Document images with source code:

○ ○ ○ ○ ○

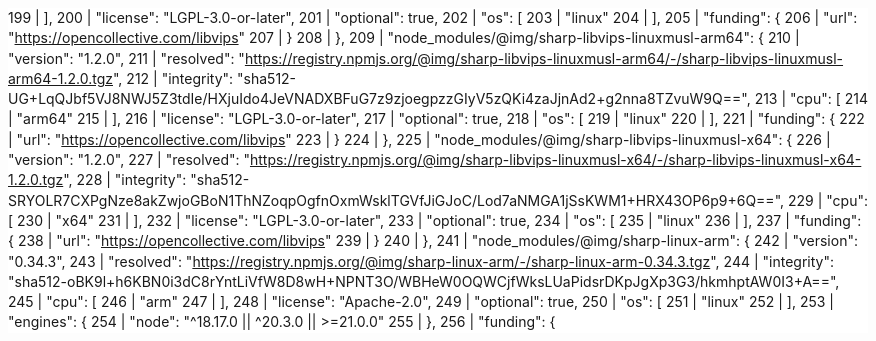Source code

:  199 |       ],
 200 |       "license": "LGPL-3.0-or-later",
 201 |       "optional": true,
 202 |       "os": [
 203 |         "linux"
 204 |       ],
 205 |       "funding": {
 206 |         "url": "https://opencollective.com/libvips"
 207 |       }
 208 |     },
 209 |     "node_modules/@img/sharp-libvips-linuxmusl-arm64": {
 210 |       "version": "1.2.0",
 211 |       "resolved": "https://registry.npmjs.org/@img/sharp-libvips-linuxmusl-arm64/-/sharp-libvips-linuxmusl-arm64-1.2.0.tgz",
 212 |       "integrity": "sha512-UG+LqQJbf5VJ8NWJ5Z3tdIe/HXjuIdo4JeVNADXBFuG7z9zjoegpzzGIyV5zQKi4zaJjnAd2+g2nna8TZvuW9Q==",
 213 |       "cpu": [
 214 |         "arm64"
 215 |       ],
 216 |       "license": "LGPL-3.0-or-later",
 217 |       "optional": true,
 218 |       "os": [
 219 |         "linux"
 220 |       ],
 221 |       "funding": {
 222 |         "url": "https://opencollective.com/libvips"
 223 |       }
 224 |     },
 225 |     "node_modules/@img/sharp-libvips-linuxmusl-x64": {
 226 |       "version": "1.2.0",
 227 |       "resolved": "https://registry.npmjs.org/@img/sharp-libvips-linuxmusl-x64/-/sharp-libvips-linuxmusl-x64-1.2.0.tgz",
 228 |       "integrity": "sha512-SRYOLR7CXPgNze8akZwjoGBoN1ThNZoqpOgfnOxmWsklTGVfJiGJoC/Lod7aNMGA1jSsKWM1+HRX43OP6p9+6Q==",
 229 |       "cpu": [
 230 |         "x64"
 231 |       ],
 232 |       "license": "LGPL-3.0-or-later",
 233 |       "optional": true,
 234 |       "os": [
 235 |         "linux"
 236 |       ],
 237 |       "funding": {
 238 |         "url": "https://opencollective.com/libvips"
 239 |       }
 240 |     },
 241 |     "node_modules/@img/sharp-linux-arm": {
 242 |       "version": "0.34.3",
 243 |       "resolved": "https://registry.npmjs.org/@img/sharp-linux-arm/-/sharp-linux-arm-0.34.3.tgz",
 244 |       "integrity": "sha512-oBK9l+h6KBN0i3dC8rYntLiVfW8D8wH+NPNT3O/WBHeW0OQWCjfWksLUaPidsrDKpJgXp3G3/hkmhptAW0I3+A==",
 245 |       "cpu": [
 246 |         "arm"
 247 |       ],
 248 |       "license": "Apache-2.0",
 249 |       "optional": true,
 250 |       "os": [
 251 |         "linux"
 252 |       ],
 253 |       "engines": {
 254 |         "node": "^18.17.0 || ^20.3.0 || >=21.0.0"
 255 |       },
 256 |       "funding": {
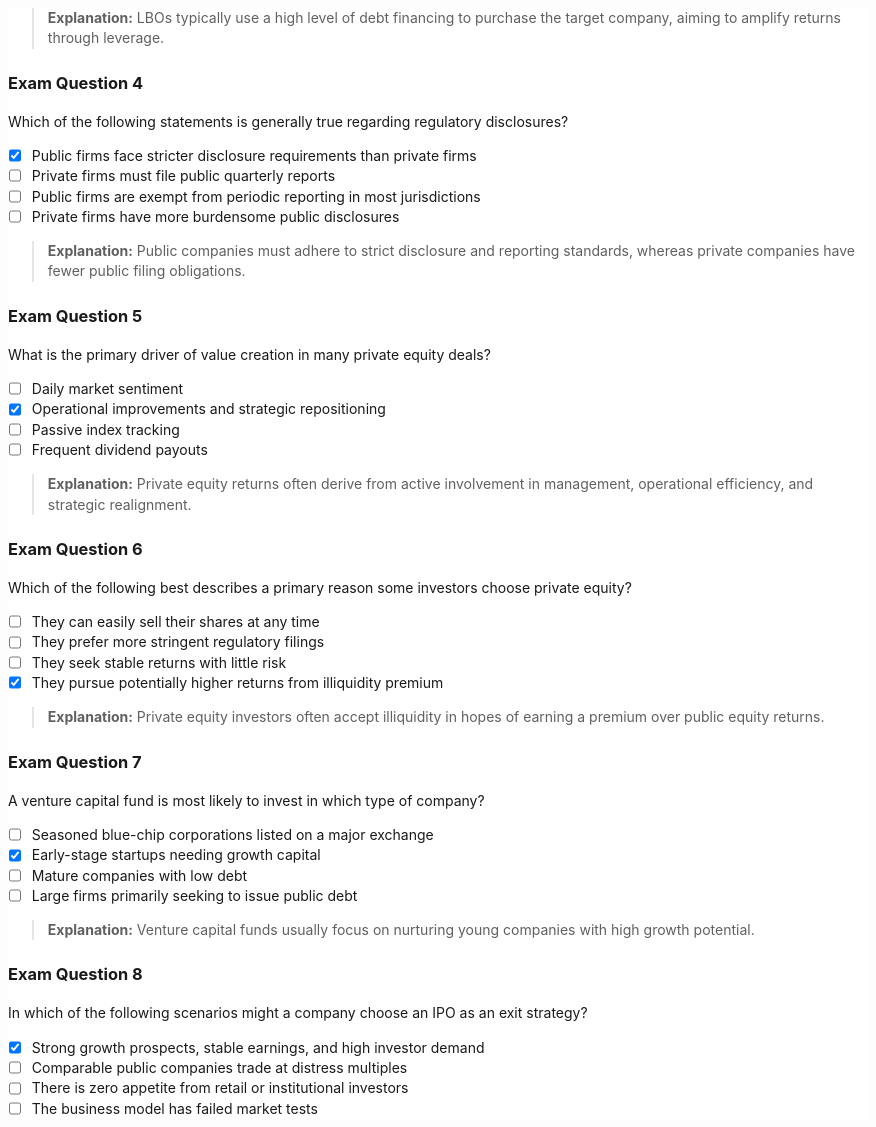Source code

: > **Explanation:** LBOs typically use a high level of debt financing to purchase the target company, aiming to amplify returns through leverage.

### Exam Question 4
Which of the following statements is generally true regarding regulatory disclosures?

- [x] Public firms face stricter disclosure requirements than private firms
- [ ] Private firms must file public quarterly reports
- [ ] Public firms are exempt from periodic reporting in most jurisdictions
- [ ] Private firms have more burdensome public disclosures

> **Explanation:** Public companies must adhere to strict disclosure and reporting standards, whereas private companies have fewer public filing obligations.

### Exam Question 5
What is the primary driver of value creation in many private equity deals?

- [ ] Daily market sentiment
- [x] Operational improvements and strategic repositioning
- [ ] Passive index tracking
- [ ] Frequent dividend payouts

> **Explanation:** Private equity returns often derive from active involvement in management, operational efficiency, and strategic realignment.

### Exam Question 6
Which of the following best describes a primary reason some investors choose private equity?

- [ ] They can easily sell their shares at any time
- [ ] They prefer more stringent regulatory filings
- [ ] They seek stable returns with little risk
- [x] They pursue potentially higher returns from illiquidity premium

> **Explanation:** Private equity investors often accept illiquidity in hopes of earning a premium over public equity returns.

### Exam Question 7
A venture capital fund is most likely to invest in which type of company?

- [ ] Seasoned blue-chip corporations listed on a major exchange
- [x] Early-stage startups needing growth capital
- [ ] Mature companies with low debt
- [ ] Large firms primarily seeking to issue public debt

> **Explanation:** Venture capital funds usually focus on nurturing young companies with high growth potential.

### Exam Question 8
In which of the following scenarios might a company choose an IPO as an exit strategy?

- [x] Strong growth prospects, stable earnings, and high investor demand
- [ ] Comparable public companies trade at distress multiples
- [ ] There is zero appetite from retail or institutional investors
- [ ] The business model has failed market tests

○ ○ ○ ○ ○

ASSIGNED TASK: Restate each entry verbatim and skip every image.

RESULT:
Source code

:  199 |       ],
 200 |       "license": "LGPL-3.0-or-later",
 201 |       "optional": true,
 202 |       "os": [
 203 |         "linux"
 204 |       ],
 205 |       "funding": {
 206 |         "url": "https://opencollective.com/libvips"
 207 |       }
 208 |     },
 209 |     "node_modules/@img/sharp-libvips-linuxmusl-arm64": {
 210 |       "version": "1.2.0",
 211 |       "resolved": "https://registry.npmjs.org/@img/sharp-libvips-linuxmusl-arm64/-/sharp-libvips-linuxmusl-arm64-1.2.0.tgz",
 212 |       "integrity": "sha512-UG+LqQJbf5VJ8NWJ5Z3tdIe/HXjuIdo4JeVNADXBFuG7z9zjoegpzzGIyV5zQKi4zaJjnAd2+g2nna8TZvuW9Q==",
 213 |       "cpu": [
 214 |         "arm64"
 215 |       ],
 216 |       "license": "LGPL-3.0-or-later",
 217 |       "optional": true,
 218 |       "os": [
 219 |         "linux"
 220 |       ],
 221 |       "funding": {
 222 |         "url": "https://opencollective.com/libvips"
 223 |       }
 224 |     },
 225 |     "node_modules/@img/sharp-libvips-linuxmusl-x64": {
 226 |       "version": "1.2.0",
 227 |       "resolved": "https://registry.npmjs.org/@img/sharp-libvips-linuxmusl-x64/-/sharp-libvips-linuxmusl-x64-1.2.0.tgz",
 228 |       "integrity": "sha512-SRYOLR7CXPgNze8akZwjoGBoN1ThNZoqpOgfnOxmWsklTGVfJiGJoC/Lod7aNMGA1jSsKWM1+HRX43OP6p9+6Q==",
 229 |       "cpu": [
 230 |         "x64"
 231 |       ],
 232 |       "license": "LGPL-3.0-or-later",
 233 |       "optional": true,
 234 |       "os": [
 235 |         "linux"
 236 |       ],
 237 |       "funding": {
 238 |         "url": "https://opencollective.com/libvips"
 239 |       }
 240 |     },
 241 |     "node_modules/@img/sharp-linux-arm": {
 242 |       "version": "0.34.3",
 243 |       "resolved": "https://registry.npmjs.org/@img/sharp-linux-arm/-/sharp-linux-arm-0.34.3.tgz",
 244 |       "integrity": "sha512-oBK9l+h6KBN0i3dC8rYntLiVfW8D8wH+NPNT3O/WBHeW0OQWCjfWksLUaPidsrDKpJgXp3G3/hkmhptAW0I3+A==",
 245 |       "cpu": [
 246 |         "arm"
 247 |       ],
 248 |       "license": "Apache-2.0",
 249 |       "optional": true,
 250 |       "os": [
 251 |         "linux"
 252 |       ],
 253 |       "engines": {
 254 |         "node": "^18.17.0 || ^20.3.0 || >=21.0.0"
 255 |       },
 256 |       "funding": {
Source code

: > **Explanation:** LBOs typically use a high level of debt financing to purchase the target company, aiming to amplify returns through leverage.

### Exam Question 4
Which of the following statements is generally true regarding regulatory disclosures?

- [x] Public firms face stricter disclosure requirements than private firms
- [ ] Private firms must file public quarterly reports
- [ ] Public firms are exempt from periodic reporting in most jurisdictions
- [ ] Private firms have more burdensome public disclosures

> **Explanation:** Public companies must adhere to strict disclosure and reporting standards, whereas private companies have fewer public filing obligations.

### Exam Question 5
What is the primary driver of value creation in many private equity deals?

- [ ] Daily market sentiment
- [x] Operational improvements and strategic repositioning
- [ ] Passive index tracking
- [ ] Frequent dividend payouts

> **Explanation:** Private equity returns often derive from active involvement in management, operational efficiency, and strategic realignment.

### Exam Question 6
Which of the following best describes a primary reason some investors choose private equity?

- [ ] They can easily sell their shares at any time
- [ ] They prefer more stringent regulatory filings
- [ ] They seek stable returns with little risk
- [x] They pursue potentially higher returns from illiquidity premium

> **Explanation:** Private equity investors often accept illiquidity in hopes of earning a premium over public equity returns.

### Exam Question 7
A venture capital fund is most likely to invest in which type of company?

- [ ] Seasoned blue-chip corporations listed on a major exchange
- [x] Early-stage startups needing growth capital
- [ ] Mature companies with low debt
- [ ] Large firms primarily seeking to issue public debt

> **Explanation:** Venture capital funds usually focus on nurturing young companies with high growth potential.

### Exam Question 8
In which of the following scenarios might a company choose an IPO as an exit strategy?

- [x] Strong growth prospects, stable earnings, and high investor demand
- [ ] Comparable public companies trade at distress multiples
- [ ] There is zero appetite from retail or institutional investors
- [ ] The business model has failed market tests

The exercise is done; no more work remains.